Failover

From KVM
The printable version is no longer supported and may have rendering errors. Please update your browser bookmarks and please use the default browser print function instead.

Failover for networking devices

Current status (as of January 2019): The guest driver model is described in linux kernel Documentation/networking/net_failover.rst or in https://www.kernel.org/doc/html/latest/networking/net_failover.html

The hypervisor part, especially how to unplug, re-plug the SR-IOV device still has a lot of open questions.

What is currently explored are two ways of orchestrating datapath switching in case of (for example) a migration.

1. A way that tries to encapsulate the mechanism in qemu/host and avoids involving the management layer. mark the virtio device in qemu as hidden if specified on qemu cmdline. save the virtio-net device cmdline params for later. virtio device is 'unhidden' when VIRTIO_NET_F_STANDBY feature is negotiated. This is for automatic hot-plugging and datapath switching (in host kernel).

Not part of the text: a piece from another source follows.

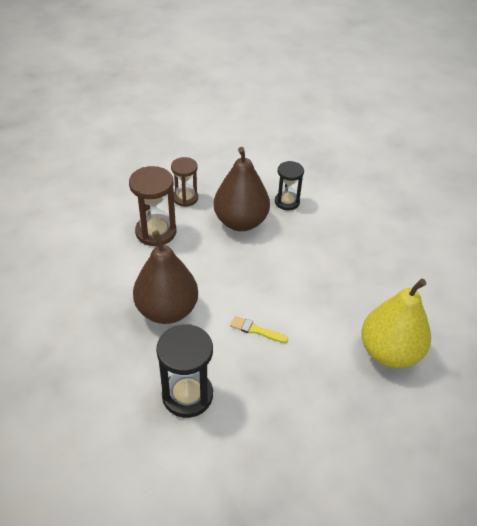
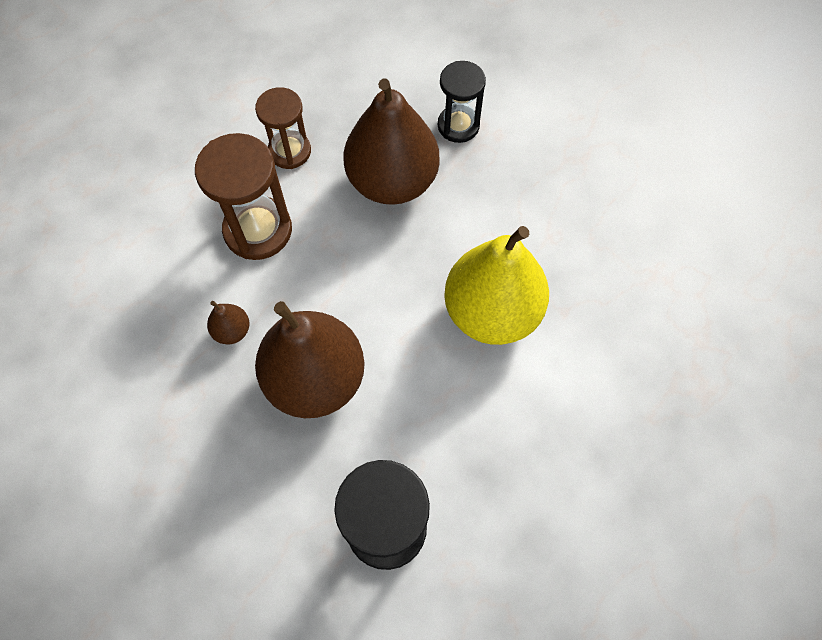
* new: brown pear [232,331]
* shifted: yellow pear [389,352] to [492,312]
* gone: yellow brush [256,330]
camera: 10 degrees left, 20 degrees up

2. Another way is to involve the management layer. Oracle has posted patches for QEMU: https://patchwork.kernel.org/cover/10721503/ This patch set introduces two new events, 1. is emitted when the VIRTIO_NET_F_STANDBY features is negotiated, 2. is emitted when the virtio_net driver is removed (manually or during a reboot). It also remove vfio devices from guest during reboot which are markes with x-failover-primary flag.


Problems/Questions

  1. Packet loss due to early mac filter update
    1. Some NIC drivers will update the MAC filter as soon as a vf is created, but before the vf driver is loaded in the guest and the vf device is ready. Therefore packets are not going to the standby(virtio) device but to the pf until the guest is up and the vf driver is loaded.
    2. Todos: create a tool to test if a NIC driver acts like this. Idea: test without a VM involved. In host test where packets go when a mac address is added to a vf on a vlan and same mac address is added to pf. pf should not be in promiscuous mode(?). Packets can be generated and send with tool 'mausezahn' of netsniff-ng and it can be determined where packets end up by using 'netsniff-ng' on pf and vf device. Status: set up tools and environment to test (2019-01-16)
    3. What to do with the results of this test? 1. Can we add a flag to the device to mark it as not usable for failover? Where to put the flag
  2. How to support hotplug of a primary/SR-IOV device for failover. Guest is already up, SR-IOV device is hotplugged in hypervisor. Device shows up in guest. How can we make it primary device in a failover/standby/primary trio?
  3. How to involve management layer in migration process? Patches sent from Oracle with rationale to make it work with old nics as well. Idea is to sent events for busmaster enable/disable.
    1. Can it be made race free? Probably yes, but we'd need to stop vcpu.
    2. Can we use switchdev to program FDBs on NIC and redirect traffic from pf to vf. Can we avoid need to stop vcpu with this? Which commands to use to program FDB entries offloaded to NIC (bridge?)
  4. Mechanisms to pci device removal
    1. pci surprise removal (as defined in pci(e) spec). might be buggy in some linux drivers, but fixes are welcome, surprise removal expected to work in general. What about EMI (electric mechanical interlock) support in Linux/Qemu?
    2. ordered removal/with guest cooperation. hw has 'attention' button. send interrupt to guest, guest ejects device. what needs to be done for that? probably only with q35 chip set. QEMU press attention button: 'pcie_abp 0'
    3. PCI Overview - Qemu: https://wiki.qemu.org/images/f/f6/PCIvsPCIe.pdf
  5. Other ways of marking two devices as standby/primary. Assigning identical MAC addresses could be problematic/confusing, e.g. what if more than two devices with identical MAC addresses show up. Which one to choose? Ideas for other ways to recognize devices that belong together:
    1. Assign an ID to both devices. Where to store the ID? PCI config space? -> no way to know what part of config space is unused.
    2. Put devices behind a PCI(e) bridge with a special device ID. The two devices on this bridge are supposed to form a failover/standby/primary device set.